Il est difficile de considérer une punition mêlant souffrance et travail interminable autrement que comme, pour employer un euphémisme, défavorable. Mais ces conséquences, bien qu’extrêmes, ne sont pas aussi incontestablement négatives qu’elles peuvent le paraître. L'histoire d'Adam et Ève ne se contente pas d'expliquer pourquoi les serpents n'ont pas de pattes ; elle explique la création de notre humanité. Devoir travailler pour survivre fait partie de la condition humaine et constitue une expérience commune que chacun vit tout au long de sa vie. C'est une lutte, mais c'est une lutte que partage l'humanité tout entière.

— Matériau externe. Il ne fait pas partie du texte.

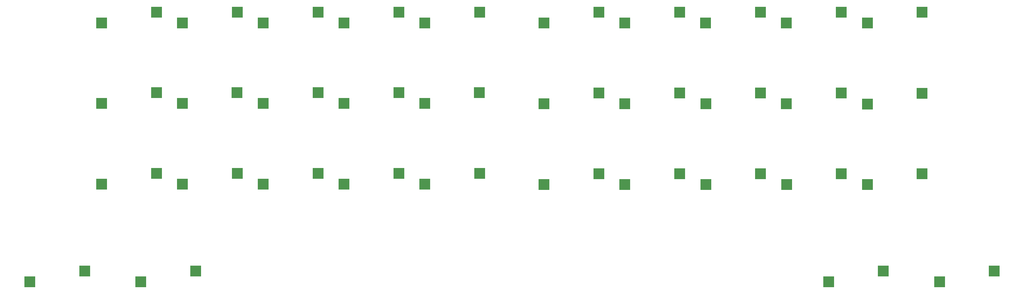
<source format=gbp>
G04 #@! TF.GenerationSoftware,KiCad,Pcbnew,(7.0.0)*
G04 #@! TF.CreationDate,2023-03-18T22:02:57+08:00*
G04 #@! TF.ProjectId,lul_left,6c756c5f-6c65-4667-942e-6b696361645f,rev?*
G04 #@! TF.SameCoordinates,Original*
G04 #@! TF.FileFunction,Paste,Bot*
G04 #@! TF.FilePolarity,Positive*
%FSLAX46Y46*%
G04 Gerber Fmt 4.6, Leading zero omitted, Abs format (unit mm)*
G04 Created by KiCad (PCBNEW (7.0.0)) date 2023-03-18 22:02:57*
%MOMM*%
%LPD*%
G01*
G04 APERTURE LIST*
%ADD10R,2.550000X2.500000*%
G04 APERTURE END LIST*
D10*
X242264999Y-91739999D03*
X255191999Y-89199999D03*
X120874999Y-68729999D03*
X133801999Y-66189999D03*
X168059119Y-68824436D03*
X180986119Y-66284436D03*
X216084999Y-91739999D03*
X229011999Y-89199999D03*
X82799653Y-30687041D03*
X95726653Y-28147041D03*
X101847653Y-30697041D03*
X114774653Y-28157041D03*
X168069119Y-30744436D03*
X180996119Y-28204436D03*
X187144119Y-68844436D03*
X200071119Y-66304436D03*
X44709653Y-30687041D03*
X57636653Y-28147041D03*
X53934653Y-91727041D03*
X66861653Y-89187041D03*
X149024119Y-30716936D03*
X161951119Y-28176936D03*
X149012119Y-49764436D03*
X161939119Y-47224436D03*
X187134119Y-49784436D03*
X200061119Y-47244436D03*
X82799653Y-68737041D03*
X95726653Y-66197041D03*
X206184119Y-68854436D03*
X219111119Y-66314436D03*
X82789653Y-49707041D03*
X95716653Y-47167041D03*
X206169119Y-49774436D03*
X219096119Y-47234436D03*
X101849653Y-49707041D03*
X114776653Y-47167041D03*
X27739653Y-91737041D03*
X40666653Y-89197041D03*
X63739653Y-68737041D03*
X76666653Y-66197041D03*
X44709653Y-49707041D03*
X57636653Y-47167041D03*
X225234119Y-49814436D03*
X238161119Y-47274436D03*
X187114119Y-30744436D03*
X200041119Y-28204436D03*
X168054119Y-49774436D03*
X180981119Y-47234436D03*
X44709653Y-68737041D03*
X57636653Y-66197041D03*
X225234119Y-68854436D03*
X238161119Y-66314436D03*
X149019119Y-68824436D03*
X161946119Y-66284436D03*
X225234119Y-30744436D03*
X238161119Y-28204436D03*
X63739653Y-30687041D03*
X76666653Y-28147041D03*
X120877653Y-30697041D03*
X133804653Y-28157041D03*
X120839653Y-49707041D03*
X133766653Y-47167041D03*
X101859653Y-68737041D03*
X114786653Y-66197041D03*
X63707653Y-49707041D03*
X76634653Y-47167041D03*
X206164119Y-30744436D03*
X219091119Y-28204436D03*
M02*

</source>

Cependant, cette lutte n’est pas sans récompense. Les aspects positifs ne peuvent exister sans les aspects négatifs. Il n’y a pas de récompense sans une part de souffrance. Lorsque nous devons travailler dur pour obtenir quelque chose, c’est toujours plus gratifiant que si cela nous avait été simplement offert. De plus, nous apprécions souvent davantage les bonnes choses de la vie, car elles s’accompagnent souvent de stress. 

On retrouve ce même concept lorsque la Torah nous décrit la création de la lumière. La Torah nous dit : « Et Dieu vit que la lumière était bonne, et Dieu fit une séparation entre la lumière et les ténèbres. » Si D.ieu a vu que la lumière était bonne, pourquoi n’a-t-Il pas créé la lumière pour qu’elle soit toujours présente ? Il fallait un équilibre entre les deux – pas seulement l’un ou l’autre. Il n’y a pas de lumière sans ténèbres, tout comme il n’y a pas de récompense sans souffrance. En substance, notre expérience humaine n’a pas été créée avec la création d’Adam et Ève, mais avec la punition d’Adam et Ève.